Energy methods often beat force-and-acceleration methods: if you only need a speed at the end of a displacement, the work–kinetic energy theorem skips the time entirely. Take \(g = 9.8 m/s^{2}\).

  1. A 2.9×10⁵ kg Saturn V rocket reaches 11.2 km/s. What is its kinetic energy?
  2. The only force on a 2.0 kg canister has magnitude 5.0 N. Its velocity changes from 4.0 m/s along +x to 6.0 m/s along +y. How much work did the force do?
  3. A 12.0 N force of fixed orientation acts as a particle moves through \(d = (2.00\hat{\imath} - 4.00\hat{\jmath} + 3.00\hat{k}) m\). Find the angle between force and displacement if the kinetic energy changes by (a) +30.0 J and (b) −30.0 J.
  4. A helicopter lifts a 72 kg astronaut 15 m on a cable with acceleration g/10. Find the work done on her by (a) the cable and (b) gravity, and (c) her kinetic energy and (d) speed just before reaching the helicopter.
  5. A cord lowers a block of mass M a distance d at constant downward acceleration g/4. Find (a) the work by the cord, (b) the work by gravity, (c) the block's kinetic energy, and (d) its speed.
  6. We must apply 360 N to hold a spring-block at x = 4.0 cm. We then pull the block to x = 11 cm and release it. How much work does the spring do as the block moves from xᵢ = 11 cm to (a) x = 3.0 cm and (b) x = −5.0 cm?
  7. The only force on a 2.0 kg body is \(F_{x} = -6x N\) (x in metres). The velocity at x = 3.0 m is 8.0 m/s. Find (a) the velocity at x = 4.0 m and (b) the positive x where the speed is 5.0 m/s.
  8. A 5.0 kg block on a frictionless surface is acted on by a force that varies with position; the area under its F(x) graph from x = 0 to x = 8.0 m is to be found by integration. (Sketch a plausible F(x) and compute the work.)

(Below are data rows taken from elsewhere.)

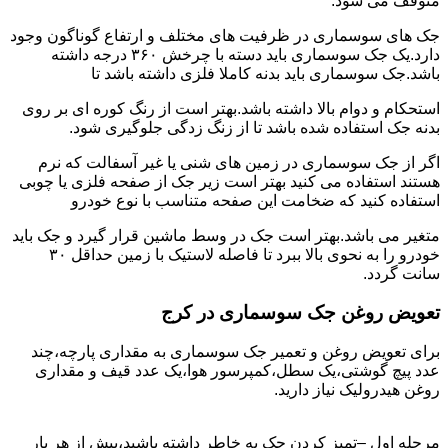
متوقف می شود.
جک های سوسماری در ظرفیت های مختلف و ارتفاع گوناگون وجود
دارد.یک جک سوسماری باید دسته با چرخش ۳۶۰ درجه داشته
باشد.جک سوسماری باید بدنه کاملا فلزی داشته باشد تا
استحکام و دوام بالا داشته باشد.بهتر است از رنگ کوره ای بر روی
بدنه جک استفاده شده باشد تا از زنگ زدگی جلوگیری شود.
اگر از جک سوسماری در زمین های شنی یا غیر آسفالت که نرم
هستند استفاده می کنید بهتر است زیر جک از صفحه فلزی یا چوبی
استفاده کنید که ضخامت این صفحه متناسب با نوع خودرو
متغیر می باشد.بهتر است جک در وسط ماشین قرار گیرد و جک باید
خودرو را به نحوی بالا ببرد تا فاصله لاستیک با زمین حداقل ۳۰
سانت گردد.
تعویض روغن جک سوسماری در کرج
برای تعویض روغن و تعمیر جک سوسماری به مقداری پارچه،چند
عدد پیچ گوشتی،یک سطل،کمپرسور هوا،یک عدد قیف و مقداری
روغن هیدرولیک نیاز دارید.
مرحله اول –تمیز کردن جک به خاطر داشته باشید،پیش از هر بار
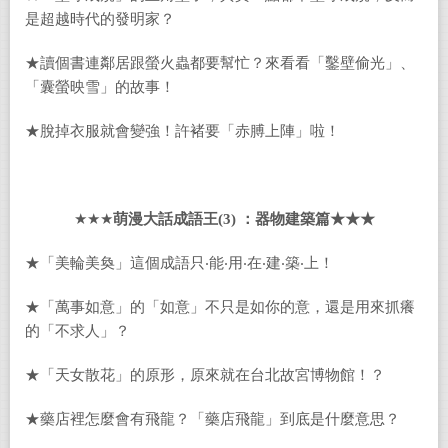
是超越時代的發明家？
★讀個書連鄰居跟螢火蟲都要幫忙？來看看「鑿壁偷光」、
「囊螢映雪」的故事！
★脫掉衣服就會變強！許褚要「赤膊上陣」啦！
★★★
萌漫大話成語王
(3)
：器物建築篇★★★
★「美輪美奐」這個成語只‧能‧用‧在‧建‧築‧上！
★「萬事如意」的「如意」不只是如你的意，還是用來抓癢
的「不求人」？
★「天女散花」的原形，原來就在台北故宮博物館！？
★藥店裡怎麼會有飛龍？「藥店飛龍」到底是什麼意思？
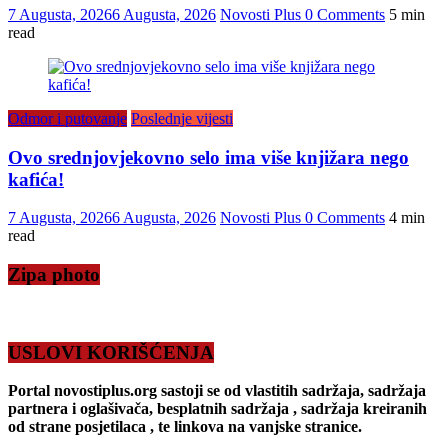
7 Augusta, 2026
6 Augusta, 2026
Novosti Plus
0 Comments
5 min
read
Odmor i putovanje
Poslednje vijesti
Ovo srednjovjekovno selo ima više knjižara nego
kafića!
7 Augusta, 2026
6 Augusta, 2026
Novosti Plus
0 Comments
4 min
read
Zipa photo
USLOVI KORIŠĆENJA
Portal novostiplus.org sastoji se od vlastitih sadržaja, sadržaja
partnera i oglašivača, besplatnih sadržaja , sadržaja kreiranih
od strane posjetilaca , te linkova na vanjske stranice.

  9. A 100 kg block is pulled at a steady 5.0 m/s across a floor by a 122 N force angled 37° above horizontal. At what rate does the force do work?
  10. A ski lift raises 100 passengers averaging 660 N each to a height of 150 m in 60.0 s at constant speed. What average power is required of the lifting force?
Tip: forces perpendicular to the motion — gravity on a horizontal slide, the normal force, a centripetal pull — do zero work. Spotting these before you compute anything often collapses a messy problem to a single term.